The changes that the CFPB is proposing shouldn’t change processes radically for lenders. Lenders already disclose to borrowers that they have a right to a copy of the appraisal. The disclosure will have to be modified to support the CFPB’s new recommendation and it’ll have to provide the consumer the ability to waive the three-day option, but that will be a change to the existing process, not an entirely new process. Lenders that take loan applications online will not face much of a burden. Some enhancements may be required, but nothing too major. For lenders with manual processes, there will be changes but even so, nothing too major since they’re already disclosing anyway.
There will, however, be additional costs to the lender. They’ll have to produce copies and distribute electronically or otherwise.
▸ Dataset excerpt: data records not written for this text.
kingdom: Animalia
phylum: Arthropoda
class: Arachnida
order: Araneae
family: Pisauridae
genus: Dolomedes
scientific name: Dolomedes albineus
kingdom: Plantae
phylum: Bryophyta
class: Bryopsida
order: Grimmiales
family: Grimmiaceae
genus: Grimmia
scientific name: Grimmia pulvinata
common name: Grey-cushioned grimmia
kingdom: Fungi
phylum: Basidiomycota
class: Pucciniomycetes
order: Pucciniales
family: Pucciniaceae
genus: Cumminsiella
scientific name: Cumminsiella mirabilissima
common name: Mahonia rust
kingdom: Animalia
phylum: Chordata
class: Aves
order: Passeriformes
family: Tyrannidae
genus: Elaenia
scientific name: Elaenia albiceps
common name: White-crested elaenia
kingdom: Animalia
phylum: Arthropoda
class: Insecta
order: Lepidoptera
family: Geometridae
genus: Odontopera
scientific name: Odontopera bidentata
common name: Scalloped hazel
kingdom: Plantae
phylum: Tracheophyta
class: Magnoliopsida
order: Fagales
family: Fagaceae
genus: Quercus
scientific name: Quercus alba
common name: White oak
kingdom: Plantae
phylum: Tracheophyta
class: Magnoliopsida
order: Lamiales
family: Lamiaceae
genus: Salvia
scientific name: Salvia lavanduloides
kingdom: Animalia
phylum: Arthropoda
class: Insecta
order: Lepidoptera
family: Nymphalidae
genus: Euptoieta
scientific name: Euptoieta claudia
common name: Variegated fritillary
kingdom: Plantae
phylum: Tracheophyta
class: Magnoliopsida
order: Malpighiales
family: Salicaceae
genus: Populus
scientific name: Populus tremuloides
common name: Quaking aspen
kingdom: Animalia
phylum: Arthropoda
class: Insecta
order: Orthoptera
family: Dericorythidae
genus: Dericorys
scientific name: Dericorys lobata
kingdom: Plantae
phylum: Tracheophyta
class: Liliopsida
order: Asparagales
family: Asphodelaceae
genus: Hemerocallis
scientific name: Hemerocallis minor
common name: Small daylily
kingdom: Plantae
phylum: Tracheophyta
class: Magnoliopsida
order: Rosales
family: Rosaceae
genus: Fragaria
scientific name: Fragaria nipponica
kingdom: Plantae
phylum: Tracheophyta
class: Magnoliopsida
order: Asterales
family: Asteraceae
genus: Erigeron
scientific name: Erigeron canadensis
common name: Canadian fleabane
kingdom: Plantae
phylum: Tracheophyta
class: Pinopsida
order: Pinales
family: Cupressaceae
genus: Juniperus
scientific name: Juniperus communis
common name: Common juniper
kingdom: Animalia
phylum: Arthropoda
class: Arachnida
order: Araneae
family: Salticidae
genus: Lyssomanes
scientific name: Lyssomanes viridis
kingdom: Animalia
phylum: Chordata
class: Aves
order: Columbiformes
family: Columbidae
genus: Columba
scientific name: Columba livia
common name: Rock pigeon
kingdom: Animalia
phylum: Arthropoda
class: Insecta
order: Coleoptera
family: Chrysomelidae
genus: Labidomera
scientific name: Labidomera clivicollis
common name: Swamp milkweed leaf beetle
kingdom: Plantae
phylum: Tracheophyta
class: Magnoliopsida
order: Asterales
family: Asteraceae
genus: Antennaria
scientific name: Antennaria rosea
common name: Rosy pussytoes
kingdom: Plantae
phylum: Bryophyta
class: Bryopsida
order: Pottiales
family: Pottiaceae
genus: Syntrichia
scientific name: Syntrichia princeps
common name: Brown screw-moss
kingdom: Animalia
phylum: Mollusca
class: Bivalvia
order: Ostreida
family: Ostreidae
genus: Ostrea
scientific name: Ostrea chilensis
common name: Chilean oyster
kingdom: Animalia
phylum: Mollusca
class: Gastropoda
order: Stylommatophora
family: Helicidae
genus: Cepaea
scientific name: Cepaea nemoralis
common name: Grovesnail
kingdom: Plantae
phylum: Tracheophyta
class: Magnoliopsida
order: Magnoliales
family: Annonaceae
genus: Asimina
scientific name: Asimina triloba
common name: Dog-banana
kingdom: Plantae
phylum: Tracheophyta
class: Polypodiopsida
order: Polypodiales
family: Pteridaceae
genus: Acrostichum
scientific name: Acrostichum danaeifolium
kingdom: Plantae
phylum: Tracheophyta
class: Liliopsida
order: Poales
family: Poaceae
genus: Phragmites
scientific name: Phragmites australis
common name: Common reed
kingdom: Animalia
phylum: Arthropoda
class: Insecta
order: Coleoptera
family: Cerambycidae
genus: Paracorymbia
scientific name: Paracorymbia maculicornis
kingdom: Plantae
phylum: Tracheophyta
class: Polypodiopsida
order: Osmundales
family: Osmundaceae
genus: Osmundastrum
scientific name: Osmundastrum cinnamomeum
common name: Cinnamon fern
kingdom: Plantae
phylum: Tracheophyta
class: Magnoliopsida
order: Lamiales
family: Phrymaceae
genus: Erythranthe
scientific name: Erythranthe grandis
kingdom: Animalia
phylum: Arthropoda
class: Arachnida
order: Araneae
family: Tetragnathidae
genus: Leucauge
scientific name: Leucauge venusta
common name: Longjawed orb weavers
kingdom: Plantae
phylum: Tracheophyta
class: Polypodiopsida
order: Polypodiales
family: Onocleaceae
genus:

The language says they can charge reasonable amounts for the cost of producing the appraisal or valuation, but that’s typically being done today anyway. These costs will eventually make their way to the borrower.
The bigger issue is that these processes are stepping-stones to creating a much more educated borrower. For the first time ever, most borrowers will actually see the values at which their properties were appraised. Some of those borrowers may have concerns about what they see on the appraisal. We have yet to see whether the CFPB is also going to give the borrower the opportunity to opt-out of the loan if they don’t feel good about the value on the appraisal.
If I were to give a nickel’s worth of free advice, I’d tell lenders to pick their battles—and their technology providers—wisely. You don’t have to agree with every mandate, but you do have to comply. The most cost-effective way to do that in today’s world is to use flexible technologies that allow you to move with the changes and do business the way you want. If you feel like a burden to your technology provider any time you ask for a new rule to be configured, for Pete’s sake, change providers and move to a company that wants to help. Battling with your technology provider and working around inflexible technologies only drains the energies you can be investing in helping borrowers through education and information—not to mention reducing the risk of compliance-based fees and fines.